### TAREFA ATRIBUÍDA
Reproduza, sem qualquer alteração, o trecho do excerto da página entre "Examinemos se a" e "omissão de pronúncia.", inclusive.

### EXCERTO DA PÁGINA
——
O recorrente dissente do julgado alegando, em primeiro lugar e como supra se alude, que a sentença proferida pelo Tribunal "a quo" não procedeu ao efectivo saneamento do processo o que prejudicou a boa instrução dos autos. Que tendo sido a arguida notificada da decisão administrativa no dia 27/09/2011, veio a mesma a deduzir recurso judicial que apresentou apenas em 28/10/2011, isto é, extemporaneamente. Que feitas as contas, o prazo de recurso da decisão proferida pela entidade administrativa terminou no dia 25 de Outubro de 2011, contado nos termos das disposições conjugadas dos artºs. 59 e 60, ambos do dec.lei 433/82, de 27/10, e artº.80, n.º1, do R.G.I.T. Uma vez que a arguida apresentou o recurso na entidade administrativa no dia 28 de Outubro de 2011, fê-lo após o termo do prazo de que dispunha para a apresentação de tal acto, pelo que se verifica a intempestividade do seu pedido (cfr.conclusões 13 a 16 do recurso), com base em tal argumentação pretendendo concretizar, supomos, um erro de julgamento de direito da decisão recorrida.
Examinemos se a decisão objecto do presente recurso padece de tal vício.
Antes de mais, releve-se que o não conhecimento da eventual caducidade do direito de acção em sede de recurso da decisão de aplicação de coima não consubstancia uma nulidade da decisão recorrida devido a omissão de pronúncia.
Avançando.
——
### REGISTOS
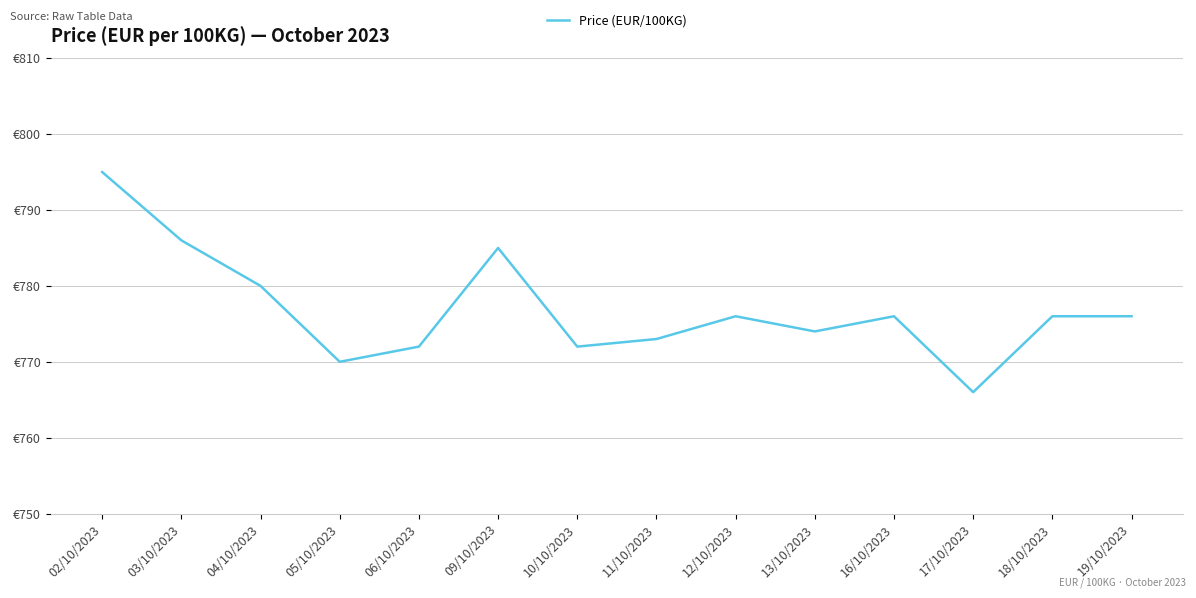

What is the value of the 7th point from the left?

772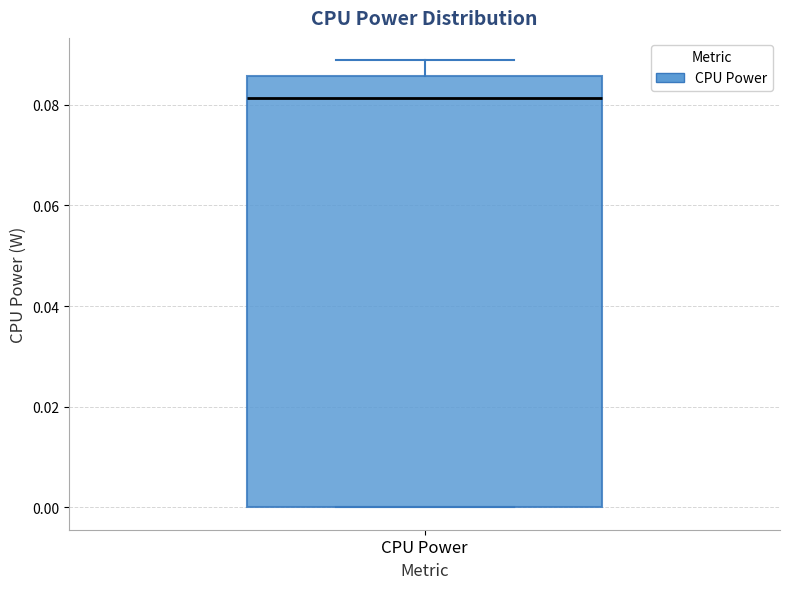

Transcribe this box plot: give where the median line is, the range the box spans, and where the two whiskers end, as read against the y-axis. The values are not printed on the chart, so give them approximately, as read against the axis.

median 0.082, box 0.000 to 0.086, whiskers 0.000 to 0.088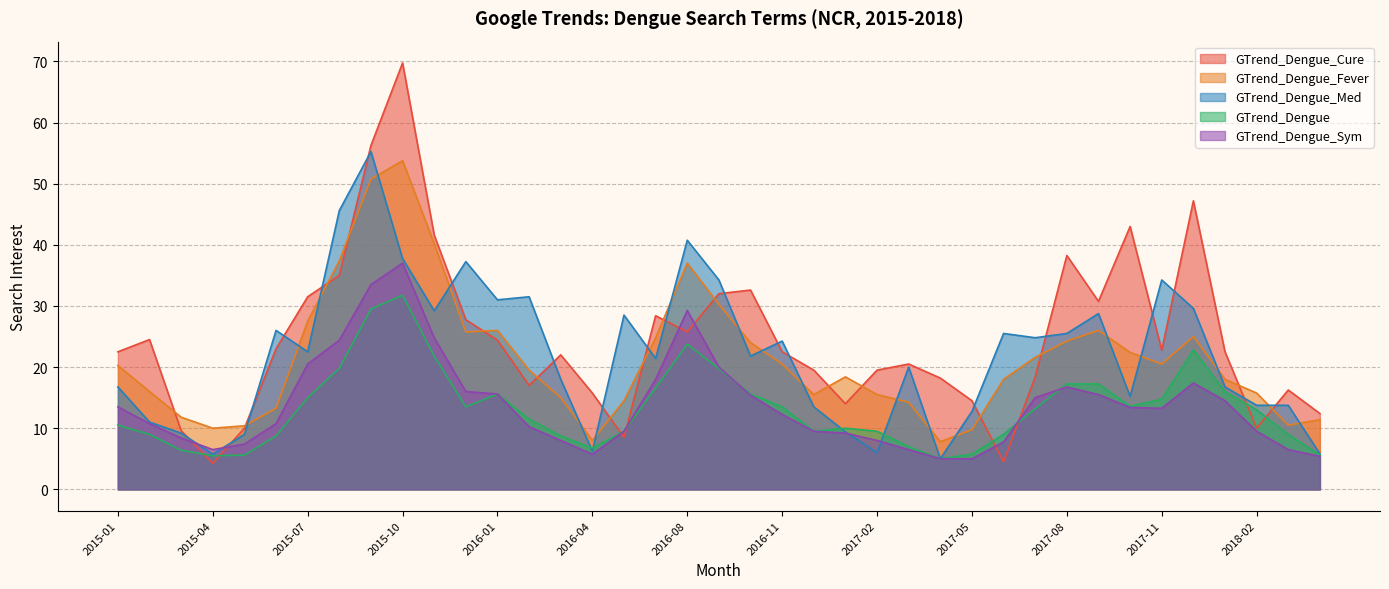

At which label does GTrend_Dengue_Fever first exceed 19?

2015-01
——
### ESPAÇO DE RESPOSTA
Examinemos se a decisão objecto do presente recurso padece de tal vício.
Antes de mais, releve-se que o não conhecimento da eventual caducidade do direito de acção em sede de recurso da decisão de aplicação de coima não consubstancia uma nulidade da decisão recorrida devido a omissão de pronúncia.